2 MAI - HISTOIRE France

Jean-Denis Bredin- Photo NIVIERE/SIPA/GRASSET

L'infamie. Le titre en dit long. Sur ce procès politique, sur ce déni de justice, sur cette tragédie qui finit en rien. Ouverts le 19 février 1942, les débats sont suspendus le 11 avril pour ne jamais reprendre. D'un côté, la France de Vichy. Le maréchal Pétain veut faire payer ceux qu'il considère comme les responsables de la défaite. Il oublie qu'il a été ministre de la Guerre en 1934, qu'il n'a jamais cru dans la poursuite de l'édification de la ligne Maginot au Nord et encore moins à la suprématie des chars, contrairement au capitaine de Gaulle...

Sur le banc des accusés, Léon Blum, l'incarnation du Front populaire et de la semaine de 40 heures, et Edouard Daladier, le "taureau du Vaucluse", n'oublieront pas Pétain. Le général Gamelin, qui avait choisi le silence face à cette manipulation grossière, se réveillera un peu durant les débats. Non, tout tourne autour de ces deux ténors de la politique. Daladier démonte point par point l'accusation, au fusil près. Blum défend son Front populaire, les ouvriers, la France. Les avocats aussi ont de l'allure, et Jean-Denis Bredin leur rend un bel hommage.

Tout cela finit en eau de boudin. Hitler, Otto Abetz et la plupart des Allemands sont agacés par ce procès qui se retourne comme une peau de lapin pour apparaître, par anticipation, comme celui de Pétain. Même Mussolini rigole de ce pied de nez aux conclusions édifiantes : en fait, si la France avait été un peu mieux préparée, elle aurait repoussé les Allemands. Zut et rezut !

Sauf que derrière tout cela, il y a l'injustice et, plus grave encore, la mort qui rode. Georges Mandel, qui ne fut pas du procès mais compagnon de cellule de Blum, est livré à la Milice comme victime expiatoire après l'assassinat du collaborateur Philippe Henriot.

Jean-Denis Bredin ne nous dit rien de neuf sur le procès de Riom dont Omnibus avait proposé un passionnant volume en février dernier (Riom 1942 : le procès) avec les documents réunis et commentés par Julia Bracher.

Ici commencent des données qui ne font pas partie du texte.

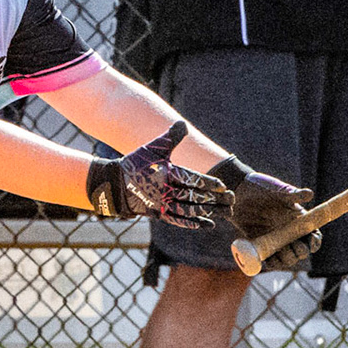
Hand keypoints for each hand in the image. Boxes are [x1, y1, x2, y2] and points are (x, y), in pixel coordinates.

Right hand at [88, 122, 231, 228]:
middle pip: (194, 196)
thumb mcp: (152, 148)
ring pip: (189, 210)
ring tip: (225, 211)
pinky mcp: (159, 214)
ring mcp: (161, 204)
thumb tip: (183, 123)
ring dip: (208, 211)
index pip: (191, 179)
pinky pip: (179, 221)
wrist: (116, 184)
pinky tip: (210, 224)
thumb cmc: (136, 163)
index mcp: (165, 173)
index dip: (208, 183)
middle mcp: (164, 191)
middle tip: (232, 199)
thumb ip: (170, 137)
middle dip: (214, 198)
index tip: (223, 186)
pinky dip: (195, 223)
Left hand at [212, 156, 316, 268]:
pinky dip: (270, 263)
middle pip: (301, 250)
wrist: (238, 191)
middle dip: (300, 252)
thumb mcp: (280, 191)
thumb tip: (310, 194)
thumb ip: (294, 194)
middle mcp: (289, 233)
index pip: (312, 235)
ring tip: (280, 255)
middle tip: (294, 247)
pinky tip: (268, 261)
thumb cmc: (262, 188)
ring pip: (286, 258)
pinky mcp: (261, 244)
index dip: (314, 242)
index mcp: (298, 220)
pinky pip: (269, 259)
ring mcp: (275, 240)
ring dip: (286, 260)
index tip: (311, 244)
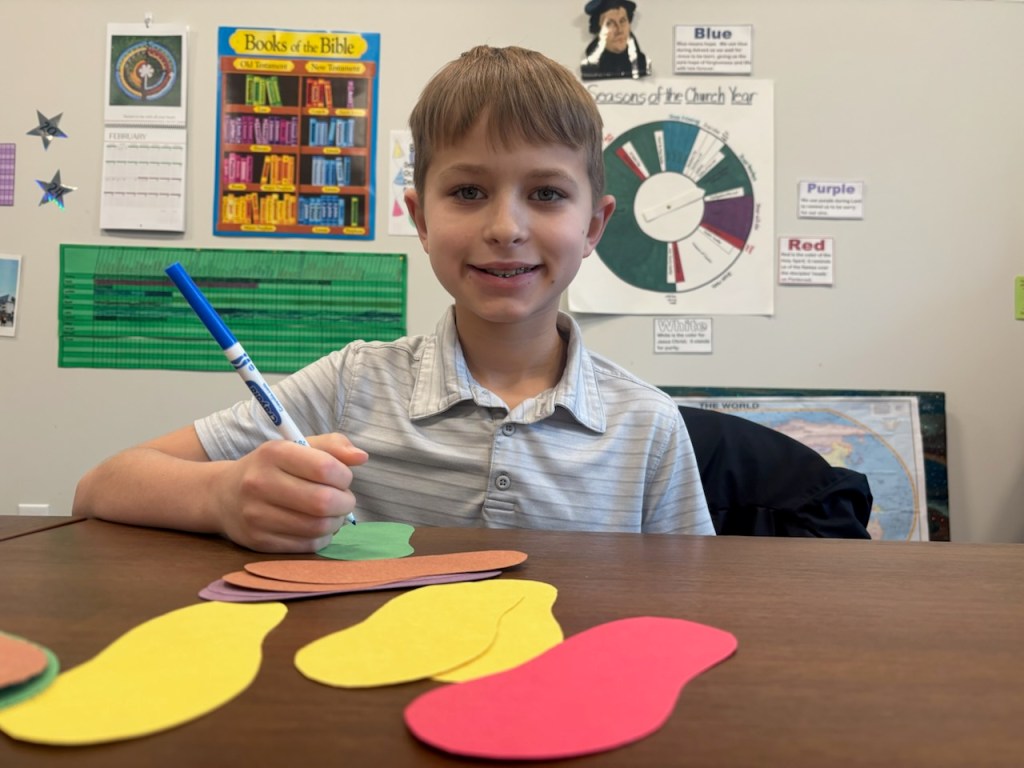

C'est plutôt sa manière de le dire qui est forte. On sent combien l'avocat historien, l'auteur de L'Affaire (Fayard, 1983) sur le procès de Dreyfus, a été marqué par ce tribunal de la honte. "Rarement le droit et la justice n'avaient été traités avec tant de mépris."

L'académicien montre qu'il suffit de quelques personnalités, de quelques hommes déterminés, sincères et justes, pour que la dictature soit ébranlée. Le procès de Riom fut certes une infamie. Il fut peut-être aussi un moment charnière. Quelques mois plus tard, les Allemands ordonnaient la rafle du Vél'd'Hiv avant d'envahir la zone libre, et les rangs de la Résistance allaient grossir. Rien ne dit, tout nous dit au contraire que Blum et Daladier, dans leur manière de tenir tête à Vichy, ont préfiguré ce que de Gaulle avait lancé sous la forme d'un "non" qui gagnait petit à petit le pays.